Exercise requirements: Each line of the data below that holds the word "available" is to be reported in full.

Data shown:
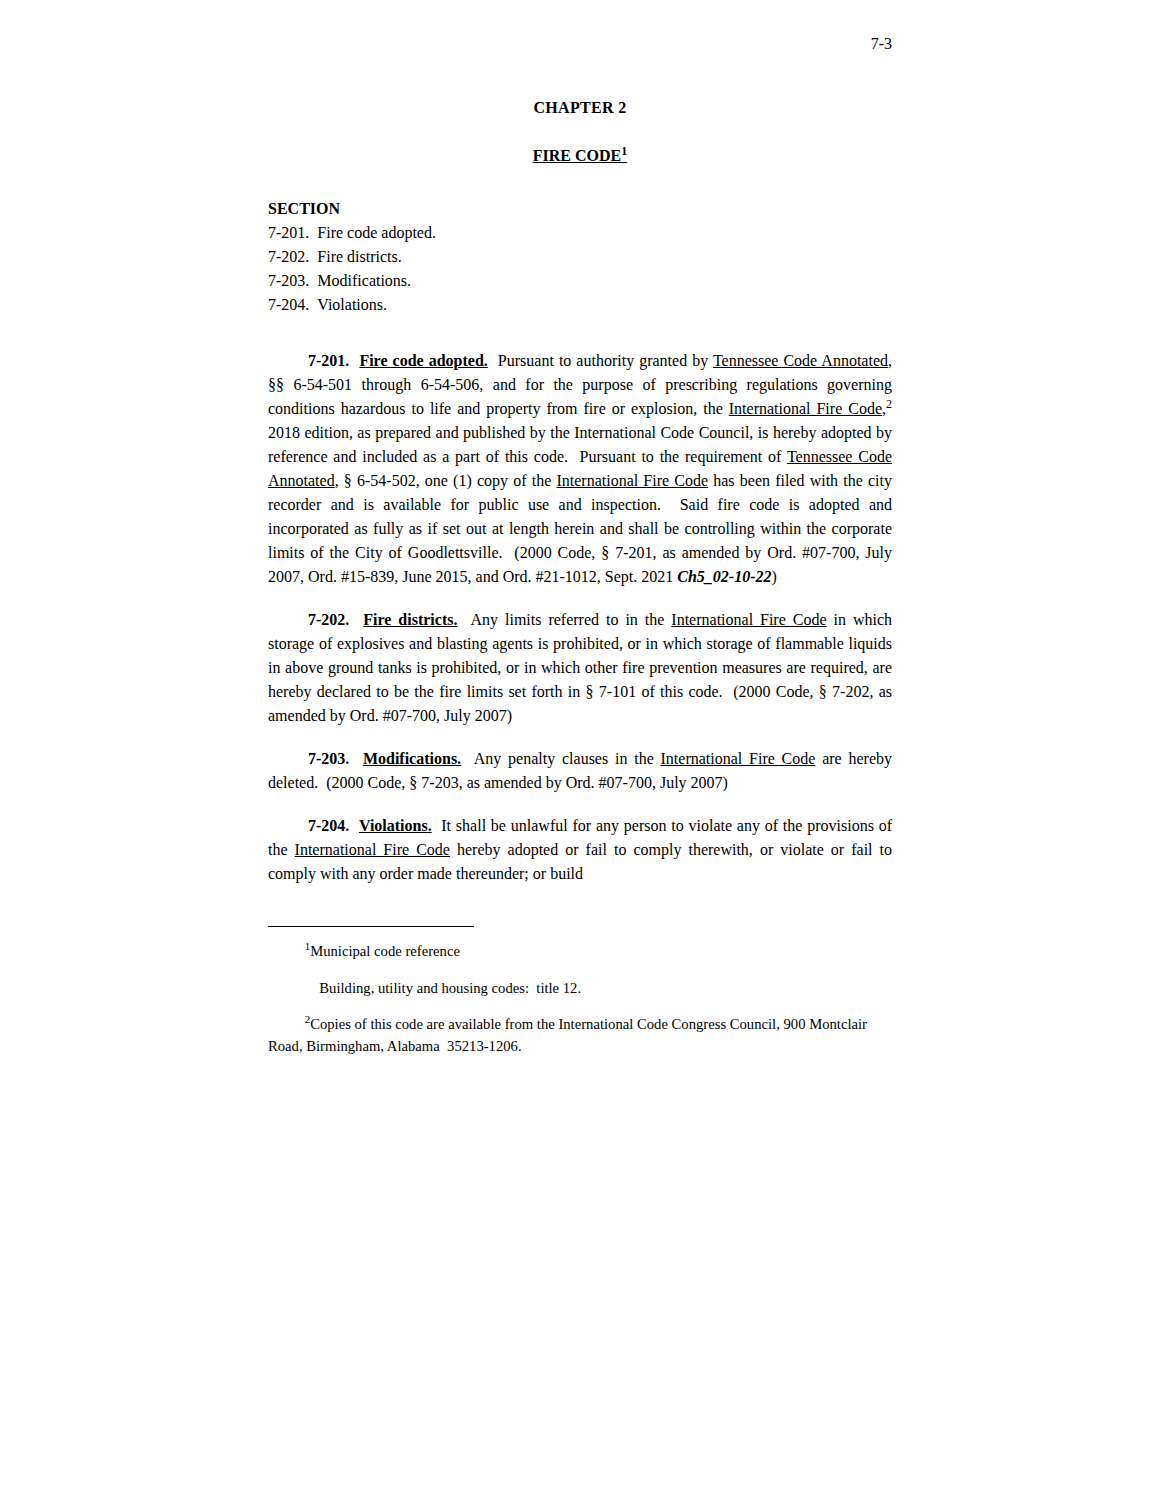7-3
CHAPTER 2
FIRE CODE1
SECTION
7-201. Fire code adopted.
7-202. Fire districts.
7-203. Modifications.
7-204. Violations.
7-201. Fire code adopted. Pursuant to authority granted by Tennessee Code Annotated, §§ 6-54-501 through 6-54-506, and for the purpose of prescribing regulations governing conditions hazardous to life and property from fire or explosion, the International Fire Code,2 2018 edition, as prepared and published by the International Code Council, is hereby adopted by reference and included as a part of this code. Pursuant to the requirement of Tennessee Code Annotated, § 6-54-502, one (1) copy of the International Fire Code has been filed with the city recorder and is available for public use and inspection. Said fire code is adopted and incorporated as fully as if set out at length herein and shall be controlling within the corporate limits of the City of Goodlettsville. (2000 Code, § 7-201, as amended by Ord. #07-700, July 2007, Ord. #15-839, June 2015, and Ord. #21-1012, Sept. 2021 Ch5_02-10-22)
7-202. Fire districts. Any limits referred to in the International Fire Code in which storage of explosives and blasting agents is prohibited, or in which storage of flammable liquids in above ground tanks is prohibited, or in which other fire prevention measures are required, are hereby declared to be the fire limits set forth in § 7-101 of this code. (2000 Code, § 7-202, as amended by Ord. #07-700, July 2007)
7-203. Modifications. Any penalty clauses in the International Fire Code are hereby deleted. (2000 Code, § 7-203, as amended by Ord. #07-700, July 2007)
7-204. Violations. It shall be unlawful for any person to violate any of the provisions of the International Fire Code hereby adopted or fail to comply therewith, or violate or fail to comply with any order made thereunder; or build
1Municipal code reference
Building, utility and housing codes: title 12.
2Copies of this code are available from the International Code Congress Council, 900 Montclair Road, Birmingham, Alabama 35213-1206.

Finished task:
7-201. Fire code adopted. Pursuant to authority granted by Tennessee Code Annotated, §§ 6-54-501 through 6-54-506, and for the purpose of prescribing regulations governing conditions hazardous to life and property from fire or explosion, the International Fire Code,2 2018 edition, as prepared and published by the International Code Council, is hereby adopted by reference and included as a part of this code. Pursuant to the requirement of Tennessee Code Annotated, § 6-54-502, one (1) copy of the International Fire Code has been filed with the city recorder and is available for public use and inspection. Said fire code is adopted and incorporated as fully as if set out at length herein and shall be controlling within the corporate limits of the City of Goodlettsville. (2000 Code, § 7-201, as amended by Ord. #07-700, July 2007, Ord. #15-839, June 2015, and Ord. #21-1012, Sept. 2021 Ch5_02-10-22)
2Copies of this code are available from the International Code Congress Council, 900 Montclair Road, Birmingham, Alabama 35213-1206.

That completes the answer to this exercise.